The honourable member for Moncrieff comes from Mareeba. Mareeba is on the top of the Mitchell River. It is bigger and has more water in it than the Murray-Darling. The Murray-Darling produces 60 per cent of Australia's agriculture—almost all from irrigation. We can do that in the member for Moncrieff's area. We can do that on the Mitchell River. How many farms are there on the Mitchell River? Even though most of it is in my electorate, I do not know of a single farm on the Mitchell River. I am sure there are some, but I do not know any. How long will the rest of the world put up with the simple greediness or peculiarity of the Australian people—that they will sit on these vast resources and do nothing with them?
The United States moved very aggressively in the area of fuel security. They were sick of the situation in the Middle East, so they have moved to capping of their underground supplies, they have moved to shale oil and they have moved to ethanol in a big way. They are far and away the biggest producer of ethanol in the world now. In Europe, you would not be able to buy a new car that is not E20. They must be able to take 20 per cent biofuels. That is the situation in Europe. Japan, China and India are all on five per cent targets over the next seven or eight years. The Americans have moved to ethanol for electricity as well.
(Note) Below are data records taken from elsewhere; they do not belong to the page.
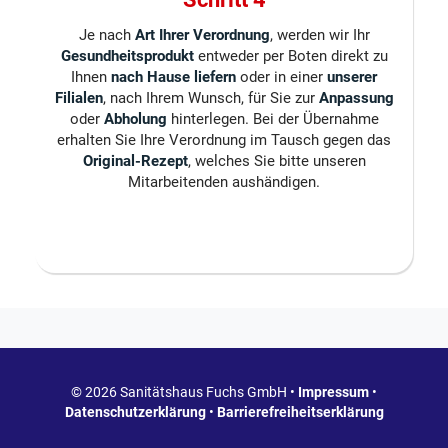
Je nach
Art Ihrer Verordnung
, werden wir Ihr
Gesundheitsprodukt
entweder per Boten direkt zu
Ihnen
nach Hause liefern
oder in einer
unserer
Filialen
, nach Ihrem Wunsch, für Sie zur
Anpassung
oder
Abholung
hinterlegen. Bei der Übernahme
erhalten Sie Ihre Verordnung im Tausch gegen das
Original-Rezept
, welches Sie bitte unseren
Mitarbeitenden aushändigen.
© 2026 Sanitätshaus Fuchs GmbH •
Impressum
•
Datenschutzerklärung
•
Barrierefreiheitserklärung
There are two fascinating aspects of this. First people said, 'Your car will break down.' You have to hand it to the car industry, getting the Australian people to believe that your car would break down. I always say to people: 'You go to the movies. Every single movie is made in Hollywood, Los Angeles. You can see 100,000 cars on the beltway. Where are all the broken-down ones?' They are on 11 per cent on average in California. Where are all the broken-down cars in California, Brazil, Europe, India, China and Japan?